The company's typical price tag over the last five years.

Its 'usual price'. We check whether today's price is cheaper or pricier than how it normally trades.

Borrowings

The total money a company has taken on loan — from banks, bonds, or other lenders.

Like the loans on your house and car combined. Some is fine; too much gets risky when money is tight.

Debt-to-Equity (D/E)

How much a company has borrowed compared to the money its owners have put in.

Like comparing your loans to your savings. A low number means the company isn't living on borrowed money.

DII (Domestic Institutional Investors)

Big Indian investors like mutual funds, insurance companies and banks.

The big local money — the same funds many Indians invest in through SIPs.

Dividend

A slice of profit a company pays out to its shareholders, usually in cash.

Like rent you earn for owning a piece of the business, on top of any price gains.

Engine Match

A single 0–100 score combining all four of Aura's quality checks.

Like a report card percentage. 90% means the company passes almost all our quality rules.

Equity Capital

The original money shareholders put in, counted at each share's face value.

The founding stake — the seed money owners contributed to get the business going.

FII (Foreign Institutional Investors)

Large global funds — pensions, hedge funds, foreign banks — that invest in Indian companies.

The big international money. When they steadily buy a stock, it's a vote of confidence from professionals.

FII Vector

The direction foreign institutions are moving — buying more, holding steady, or selling.

Which way the big money is leaning over recent months.

Guardrail

A strict quality rule every company must be measured against — no exceptions.

Like a bouncer with a fixed checklist. The rules are the same for everyone, so there's no hype or bias.

Large-cap / Mid-cap / Small-cap

A way of sorting companies by total size — large, medium or small.

Large-caps are the established giants (steadier), small-caps are younger and riskier but can grow faster.

Market Cap

The total price of the whole company if you bought every share.

The full price tag of the business. Bigger companies are usually more stable than tiny ones.

Mutual Fund

A pool where many people's money is invested together by a professional manager.

Like carpooling for investing — you chip in, an expert drives, and you share the ride across many stocks.

Net Profit

What's left from a year's sales after every cost, interest and tax is paid.

Your take-home pay after all deductions — the real money the business actually kept.

Nifty 500

A list of India's 500 biggest listed companies, covering most of the market's value.
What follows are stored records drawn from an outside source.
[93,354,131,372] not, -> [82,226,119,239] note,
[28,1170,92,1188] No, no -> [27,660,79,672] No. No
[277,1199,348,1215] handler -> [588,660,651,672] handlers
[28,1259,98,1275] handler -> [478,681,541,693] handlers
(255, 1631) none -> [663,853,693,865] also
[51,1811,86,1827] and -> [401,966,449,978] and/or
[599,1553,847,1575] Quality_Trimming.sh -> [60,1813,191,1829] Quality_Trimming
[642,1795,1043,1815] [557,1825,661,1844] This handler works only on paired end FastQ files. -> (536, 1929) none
Think of it as India's '500 most important companies' list. We stick to these to avoid shady micro-stocks.

Operating Profit Margin (OPM)

The share of sales left as profit from the core business, before interest and tax.

For every ₹100 of sales, how much the main business keeps before loans and taxes. Higher is healthier.

Price-to-Earnings (P/E)

How many years of today's profit you're paying for at the current share price.
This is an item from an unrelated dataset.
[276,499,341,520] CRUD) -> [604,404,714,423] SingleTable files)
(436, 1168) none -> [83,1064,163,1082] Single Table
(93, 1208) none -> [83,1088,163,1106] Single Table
Like a price tag measured in 'years of earnings'. A P/E of 20 means you pay 20 years of current profit to own it.

Quarter (Q1–Q4)

A three-month chunk of a company's financial year, when it reports results.

Companies share a progress report four times a year. 'Q1 FY26' is the first quarter of financial year 2026.

Reserves

Profits the company kept and reinvested over the years instead of paying out.

Like a savings account built from years of leftover earnings. Big reserves mean a well-padded business.

Return on Equity (ROE)

For every ₹100 of owners' money, how much profit the company makes in a year.

Think of it as the interest rate the business earns on its own money. Higher means it uses money well.

Revenue (Sales)

The total money a company brought in from selling its goods or services in a year.

Your gross salary before any deductions — the top-line money coming in the door.

SIP (Systematic Investment Plan)

Investing a fixed amount regularly (say monthly) instead of all at once.

Like a recurring deposit, but into the market. It smooths out the ups and downs over time.

Total Assets

Everything the company owns — cash, factories, inventory, investments and more.

Add up everything of value the business holds, the way you'd total your home, savings and car.

Total Liabilities

Everything the company owes — loans, supplier dues, and other obligations.

All the bills and debts the business still has to pay, the flip side of what it owns.

Valuation

Whether a share looks cheap or expensive relative to what the business earns.

A great company can still be a risky buy if you overpay. Valuation checks the price, not just the quality.

Volatility

How much a share price jumps around. High volatility means bigger swings.

A calm lake vs choppy sea. Choppier prices can be stressful and riskier for beginners.